When asked about his view on the often tortured relationship artists have with money, Clive urges a practical approach. “Collectors, gallerists, patrons, audiences--they all play a critical role in sustaining a healthy arts ecosystem.” he says. “Let's view their wallets as a vote of support for art and for artists. There is this unnecessary self-imposed paradigm of the artist’s struggle… How do we actually move away from the trope of the starving artist? How do we help young artists from a very, very early age to develop a healthy relationship with money and help them enter the world more prepared to make deliberate decisions about building their life and career?” 


Beyond YoungArts, Clive is currently on the ballot for Harvard's Board of Overseers, and he hopes to apply his background in both business and art to the role if he’s elected. He connects his work leading an arts organization to “the tension that Harvard faces between its academic mission and fiscal health” and highlights his experience in nonprofit governance and fundraising. 

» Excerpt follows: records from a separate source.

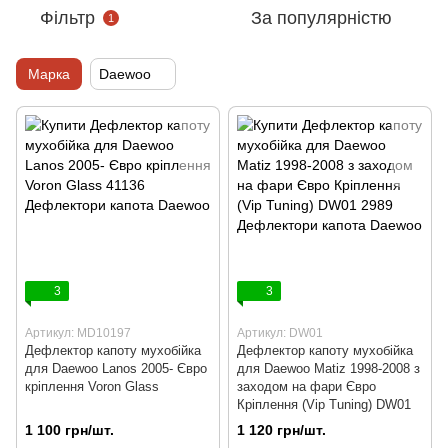
Фільтр
За популярністю
1
Марка
Daewoo
3
3
Артикул: MD10197
Артикул: DW01
Дефлектор капоту мухобійка
Дефлектор капоту мухобійка
для Daewoo Lanos 2005- Євро
для Daewoo Matiz 1998-2008 з
кріплення Voron Glass
заходом на фари Євро
Кріплення (Vip Tuning) DW01
1 100 грн/шт.
1 120 грн/шт.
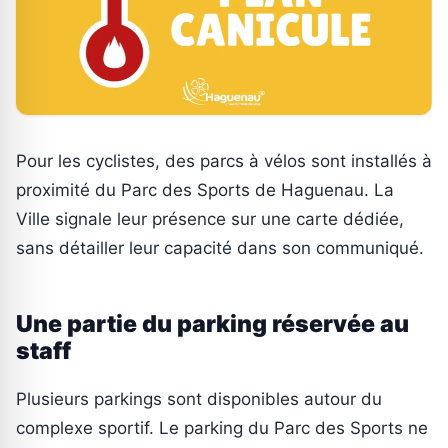
Pour les cyclistes, des parcs à vélos sont installés à
proximité du Parc des Sports de Haguenau. La
Ville signale leur présence sur une carte dédiée,
sans détailler leur capacité dans son communiqué.
Une partie du parking réservée au
staff
Plusieurs parkings sont disponibles autour du
complexe sportif. Le parking du Parc des Sports ne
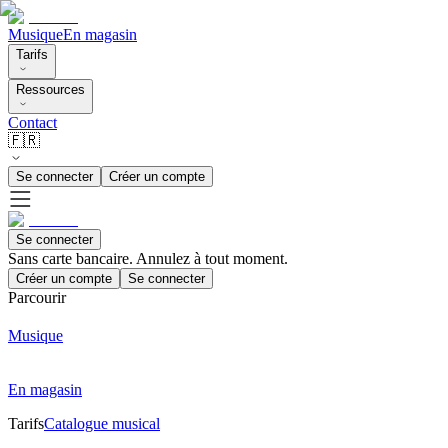
Musique
En magasin
Tarifs
Ressources
Contact
🇫🇷
Se connecter
Créer un compte
Se connecter
Sans carte bancaire. Annulez à tout moment.
Créer un compte
Se connecter
Parcourir
Musique
En magasin
Tarifs
Catalogue musical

My expertise would align very naturally with an important standing committee of the board: the Committee on Arts & Humanities.” he notes. “Because Harvard doesn't have a dedicated school of the arts in the traditional sense, this committee plays an important role in promoting access to and participation in the arts at Harvard, and I'd be uniquely suited to advise on how best to integrate the arts across the various Harvard schools. I believe that artists have some unique 'superpowers'. One of these is a heightened ability to feel and sense their own energy in relation to a larger tapestry—visual, aural, physical, kinetic—and that ability is particularly powerful in rooms with layers of divergent views and perspectives.


Clive adds, My favorite quote comes from an artist leading a jazz workshop: "Don't just play; contribute to the sound that is already in the room". As both an artist and a champion of artists, I hope to leverage this ability in contributing to the sound in the boardroom.”